The ramdump captured is just the last abnormal scene after the fixed screen is triggered. It is just like the last scene of the crime scene. We cannot know what the motive of the crime is, let alone what happened in the middle. To deduce the entire crime process based on the static images of Ramdump requires a strong deductive ability. Start by analyzing the ramdump information to find as much valid information as possible.

3.1 Structure binder_thread

From ramdump, find the method binder_ioctl_write_read() on the call stack of the currently blocked thread, whose fourth argument points to the binder_read structure.

The structure of binder_thread can be found as follows:

Reading:

  • If waiting_thread_node is null, thread→transaction_stack or thread→todo is null for binder threads.

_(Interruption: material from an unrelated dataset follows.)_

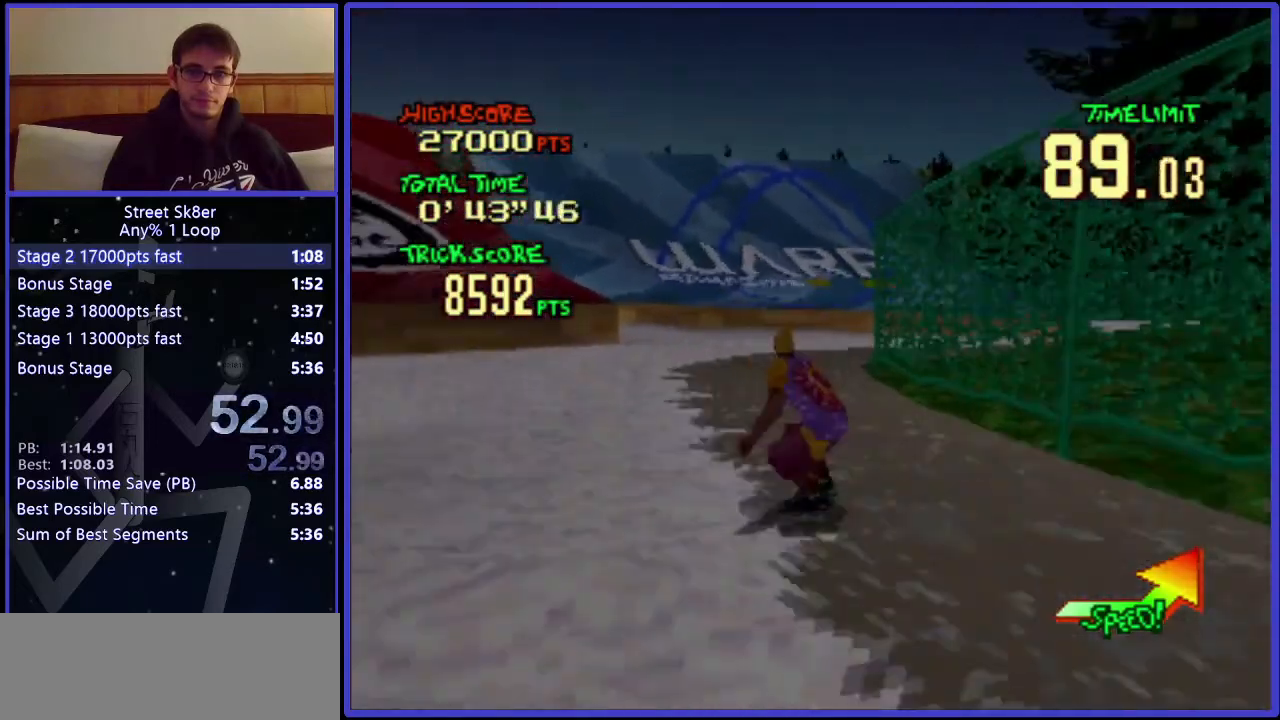
{"keys": ["right", "w"], "events": [[100, "right", "down"], [200, "right", "up"], [267, "right", "down"]]}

  • If thread→transaction_stack is not empty, thread→transaction_stack is not empty.

  • The CMD for return_error and reply_error is 29185, translated into hexadecimal 0x7201, representing the command BR_OK = _IO(‘ r ‘, 1), indicating that the binder thread has no error in its final state. Or an error occurs and has been consumed;

  • If looper is 17, the thread is in the waiting state BINDER_LOOPER_STATE_WAITING

3.2 Binder_transaction structure

Transaction_stack = 0xffffFFDDf1538180; transaction_stack = 0xffffFFDDf1538180; transaction_stack = 0xffffFFDDf1538180;

Reading:

  • From = 0x0, the initiator process is dead

  • Sender_euid =10058, here is exactly the process that appears in the event log to be killed by one-click clearing, here can vaguely feel that this exception is related to the killing process

  • To_thread points to the binder thread of the current System_server, indicating that this is a request from the remote process

  • Flags = 16 indicates that binder call is synchronized

  • AttachApplication () = 11, which indicates that attacplication () is used in the stack.

B = attachApplication(), which is similar to attachApplication().

thread 13399: l 11 need_return 0 tr 0 
  incoming transaction 2845163: ffffffddf1538180 from 0:0 to 12635:13399 code b  
  flags 10 pri 0:120 r1 node 466186 size 92:8 data ffffff8014202c98Copy the code

3.3 Special 2916

If you look at the kernel Log, the binder thread that is hung has a message indicating a binder communication failure:

binder : release 6686:6686 transaction 2845163 out, still active
binder : 12635:13399 transaction failed 29189/-22, size 3812-24 line 2916 Copy the code

29189=0x7205 represents BR_DEAD_REPLY = _IO(‘ r ‘, 5), then represents return_error=BR_DEAD_REPLY. The error line is 2916. Binder Driver code

Based on return_error=BR_DEAD_REPLY, if you look back from 2916, the code should be 2908 lines; Target_node = context→binder_context_mgr_node specifies the binder_node of the service_manager process. If binder_context_mgr_node is empty, only the servicemanger process is triggered to die or at least restarted. The Servicemanger process does not die and restart. Tr ->target.handle = null in line 2900, which is unexplainable in this context, and even more contradictory in this case.

At this point, you have to suspect that the reasoning is flawed, and even suspect the log output mechanism. Line 2893: binder_get_node_refs_for_txn()

Note →proc==null and return_error=BR_DEAD_REPLY.

3.4 Binder_write_read structure

Binder_ioctl_write_read () = binder_write_read () = binder_write_read () = binder_write_read ();

Reading:

  • Write_size =0. This communication does not need to write data to the Binder Driver, as commands are written to the Binder Driver for common transactions.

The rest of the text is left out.